[Stored data entries]
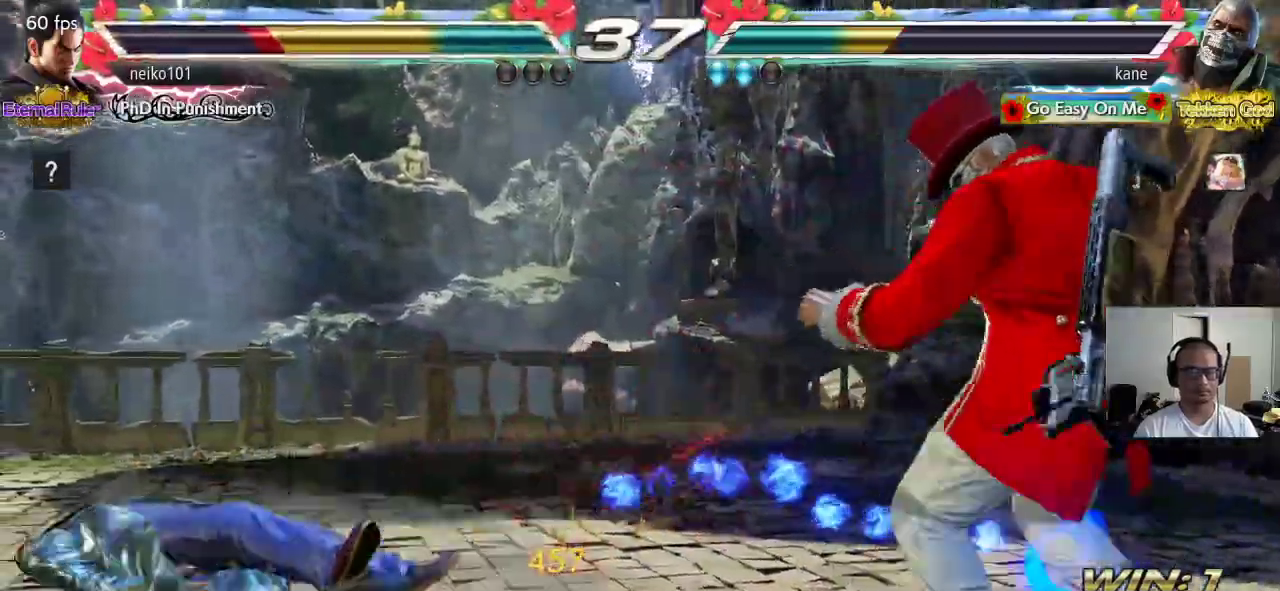
{"buttons": [], "left_stick": "center", "events": [[67, "left_stick", "center"], [133, "left_stick", "left"], [400, "left_stick", "center"], [450, "left_stick", "right"], [500, "left_stick", "center"]]}
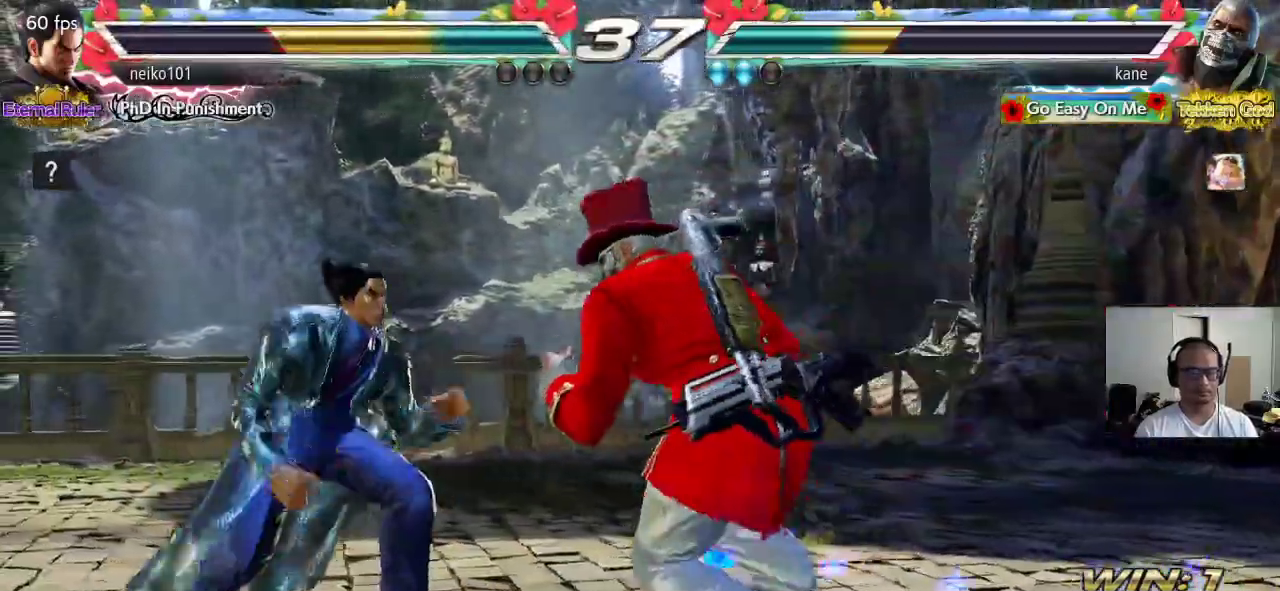
{"buttons": [], "left_stick": "left", "events": [[50, "left_stick", "right"], [217, "left_stick", "center"], [267, "left_stick", "up"], [333, "left_stick", "center"], [500, "left_stick", "left"]]}
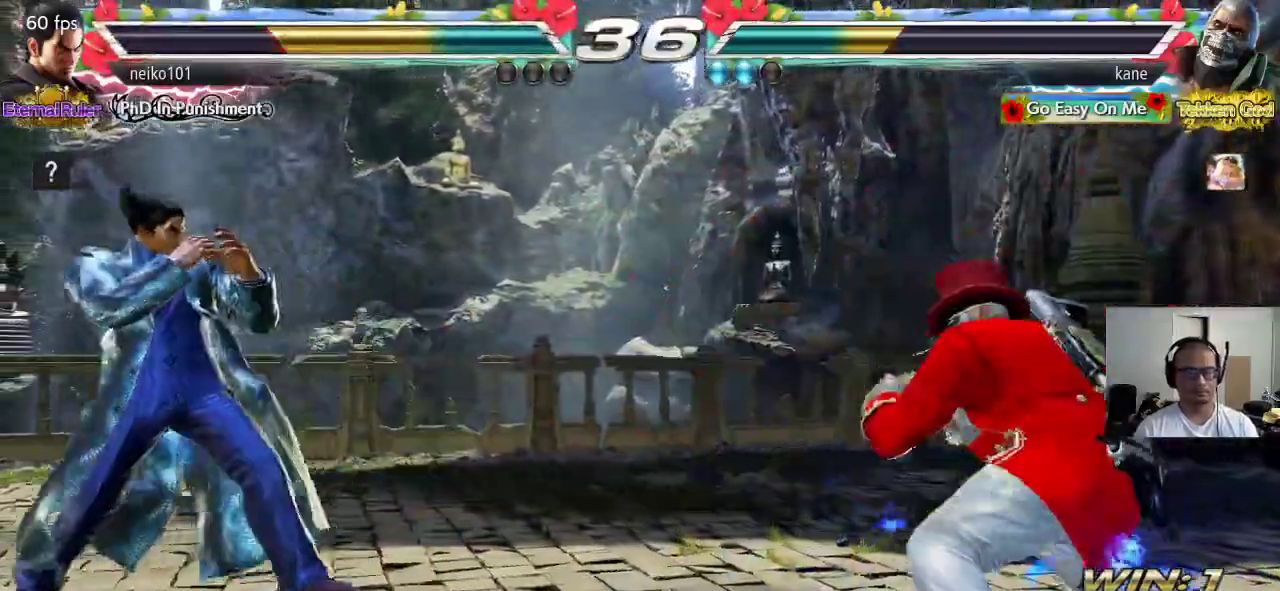
{"buttons": [], "left_stick": "right", "events": [[67, "left_stick", "center"], [150, "left_stick", "left"], [317, "left_stick", "center"], [367, "left_stick", "right"]]}
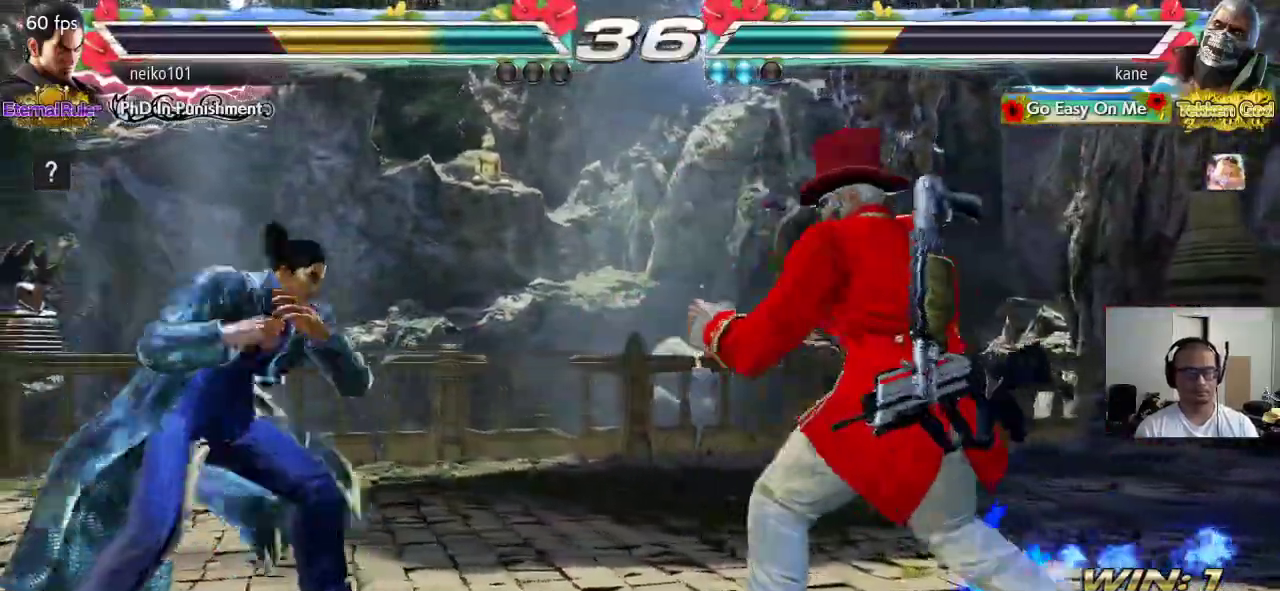
{"buttons": ["CIRCLE"], "left_stick": "left", "events": [[133, "left_stick", "up"], [233, "left_stick", "center"], [450, "left_stick", "left"], [483, "CIRCLE", "down"]]}
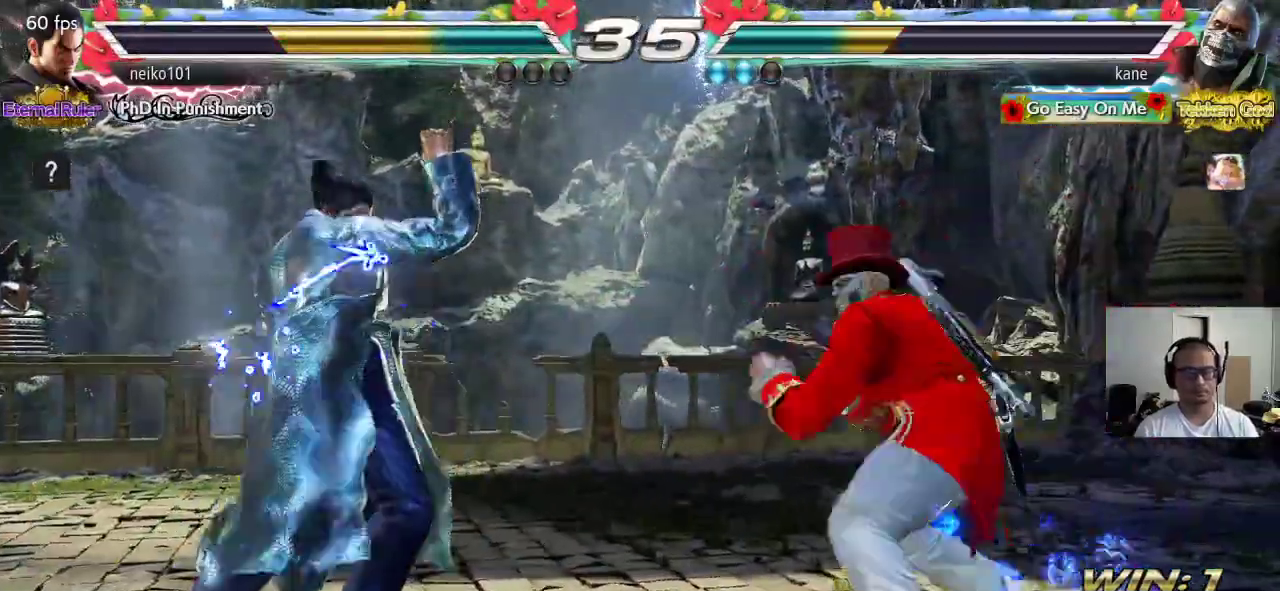
{"buttons": [], "left_stick": "center"}
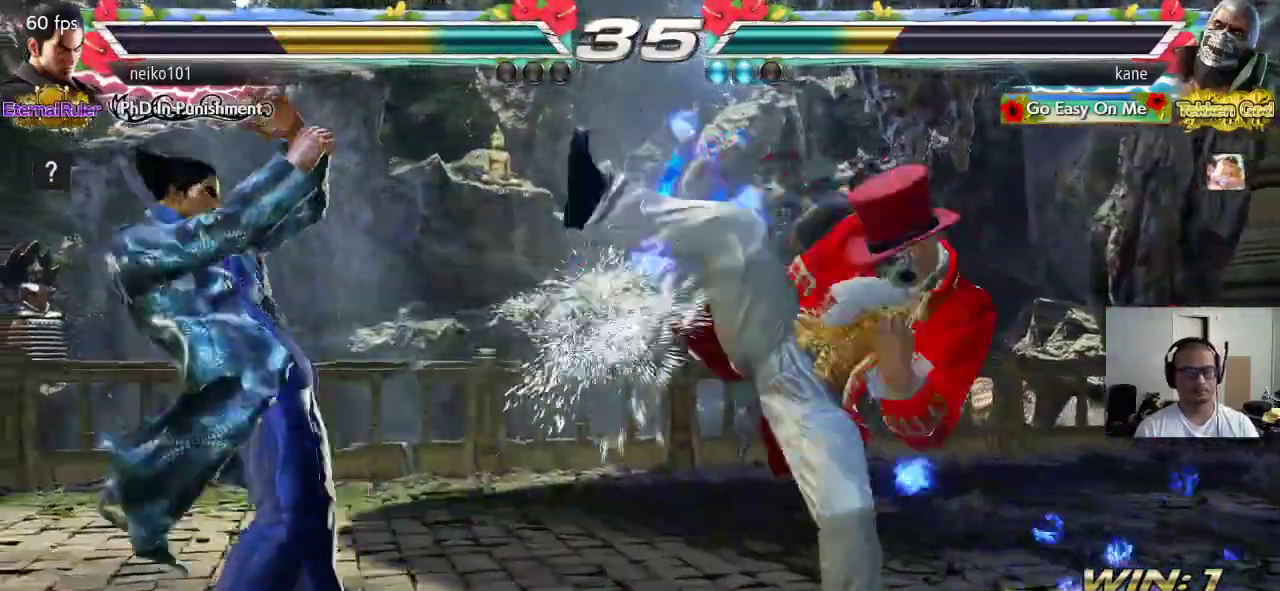
{"buttons": [], "left_stick": "center", "events": []}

Problem statement –
Every record should come back exactly as it is, though none of the pictures should.

Response –
{"buttons": [], "left_stick": "center", "events": [[67, "left_stick", "center"], [133, "left_stick", "left"], [400, "left_stick", "center"], [450, "left_stick", "right"], [500, "left_stick", "center"]]}
{"buttons": [], "left_stick": "left", "events": [[50, "left_stick", "right"], [217, "left_stick", "center"], [267, "left_stick", "up"], [333, "left_stick", "center"], [500, "left_stick", "left"]]}
{"buttons": [], "left_stick": "right", "events": [[67, "left_stick", "center"], [150, "left_stick", "left"], [317, "left_stick", "center"], [367, "left_stick", "right"]]}
{"buttons": ["CIRCLE"], "left_stick": "left", "events": [[133, "left_stick", "up"], [233, "left_stick", "center"], [450, "left_stick", "left"], [483, "CIRCLE", "down"]]}
{"buttons": [], "left_stick": "center"}
{"buttons": [], "left_stick": "center", "events": []}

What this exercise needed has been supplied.